While the Afghan hound is not one of the most common dog breeds that you will see out and about in the UK, they are very distinctive, and people seeing one for the first time often stop in their tracks to admire these tall, lean and very handsome dogs with their luxurious long coats.
Their sweet personalities and silky-fine fur are among the breed’s chief appeals, and many Afghan hound owners say that the first time they saw a dog of the breed, they knew immediately that it was the right dog for them.
However, considering ownership of an Afghan hound is not something to rush into, and it is important to get a good understanding of the breed and their core traits, and ensure that they are a good match for you before going forwards.
In this article, we will talk about five universal personality traits of the Afghan hound, in order to add some perspective to the rest of your research and help you to make an informed decision. Read on to learn more.
The Afghan hound might be very unique to look at and bear little resemblance to any other breed, but when you look again and take in their long legs and lean frame, it is easy to tell that they are one of the sighthound breeds. Sighthounds are breeds that hunt prey by sight, and have both the tenacity and running speed to be successful in their pursuits.

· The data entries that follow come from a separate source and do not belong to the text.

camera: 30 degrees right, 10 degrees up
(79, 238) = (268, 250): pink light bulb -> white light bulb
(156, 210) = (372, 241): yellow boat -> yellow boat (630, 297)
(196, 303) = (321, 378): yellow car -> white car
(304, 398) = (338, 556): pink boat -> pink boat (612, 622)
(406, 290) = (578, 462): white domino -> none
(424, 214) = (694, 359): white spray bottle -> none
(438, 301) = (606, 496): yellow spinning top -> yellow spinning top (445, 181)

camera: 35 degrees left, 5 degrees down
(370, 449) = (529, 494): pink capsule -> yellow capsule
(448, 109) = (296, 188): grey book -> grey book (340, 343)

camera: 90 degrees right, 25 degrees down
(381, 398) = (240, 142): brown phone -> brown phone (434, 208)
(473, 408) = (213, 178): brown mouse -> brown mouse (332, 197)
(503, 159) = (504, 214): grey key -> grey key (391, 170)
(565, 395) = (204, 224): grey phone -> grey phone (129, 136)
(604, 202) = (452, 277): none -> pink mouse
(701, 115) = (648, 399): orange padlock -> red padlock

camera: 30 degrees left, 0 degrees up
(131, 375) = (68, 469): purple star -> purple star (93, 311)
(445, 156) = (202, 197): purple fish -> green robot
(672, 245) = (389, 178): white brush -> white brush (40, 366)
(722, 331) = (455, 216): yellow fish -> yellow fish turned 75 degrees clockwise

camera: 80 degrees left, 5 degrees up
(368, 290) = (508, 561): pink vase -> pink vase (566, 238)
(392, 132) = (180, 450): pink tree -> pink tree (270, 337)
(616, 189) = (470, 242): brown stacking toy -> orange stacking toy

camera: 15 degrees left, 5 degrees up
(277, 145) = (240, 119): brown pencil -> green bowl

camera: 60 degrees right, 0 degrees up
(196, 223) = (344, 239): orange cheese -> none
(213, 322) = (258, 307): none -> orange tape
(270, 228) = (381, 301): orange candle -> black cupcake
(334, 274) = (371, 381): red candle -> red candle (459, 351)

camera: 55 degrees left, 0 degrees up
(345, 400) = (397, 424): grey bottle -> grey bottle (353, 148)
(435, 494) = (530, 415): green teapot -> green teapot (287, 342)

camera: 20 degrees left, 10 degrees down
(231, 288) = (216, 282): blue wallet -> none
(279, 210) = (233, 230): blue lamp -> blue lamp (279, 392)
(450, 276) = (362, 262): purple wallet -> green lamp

This is something that anyone considering buying an Afghan hound should be aware of-they have a very high prey drive, and so you will need to take special care to ensure the protection of smaller animals when out walking with your dog, and any time that they may be off the lead.
The Afghan hound’s distinctive appearance and strikingly long fur makes them look every inch the diva, and most Afghan hounds really live up to the role of drama queen!
Dogs of the breed tend to be fairly highly strung, and while they are not particularly onerous in terms of their exercise requirements, generally needing only an hour of exercise and free running each day, they can be quite fussy!
They tend to dislike change and like everything to be just so-meals served at set times, and often, they will be rather picky about food, although there are always exceptions! They also tend to make quite the fuss if they acquire even a very minor bump or injury, and if you offend them, they will do a very good impression of sulking for some time afterwards!
The long, silky coat of the breed does not stay looking beautiful for long unless you take care of it, and in terms of the maintenance requirements of their coats, they are among the most onerous of breeds to look after.
They need their whole coat, including under the belly and the hard-to-reach armpits brushed and combed out fully every day, and even neglecting the routine for a couple of days will result in knots and tangles.
Additionally, they benefit from a bath every few weeks too, to keep their coat and skin in good condition.
Nobody likes to hear that their own dog is not the sharpest knife in the drawer, but the Afghan hound is certainly not the smartest of breeds.
In the Coren ranking of canine intelligence by breed, the Afghan hound falls in the very bottom position of all of the breeds assessed, which means that if you are looking for a dog to teach tricks or to take part in canine sport with, the Afghan hound will not be a good pick.
When it comes to training an Afghan hound, it is important to manage your expectations-they will probably only be able to learn and execute five to ten basic commands, and it can take some time even to teach them these. You may also find that your dog will rarely follow a command the first time, and may need some prompting and coaching!
Finally, if you are looking for a soulful, highly affectionate dog that is very loving and that likes to be close to their family at all times, the Afghan hound may well be just the breed that you are looking for.
Once they have decided that they like you, they will bond with you quickly to the point of infatuation, and will do everything that they can to stick close to you at all times, even sometimes following you from room to room in the house!
They are fairly sensitive souls too, and they tend not to thrive in very busy, noisy households or those with young children, although there are of course exceptions.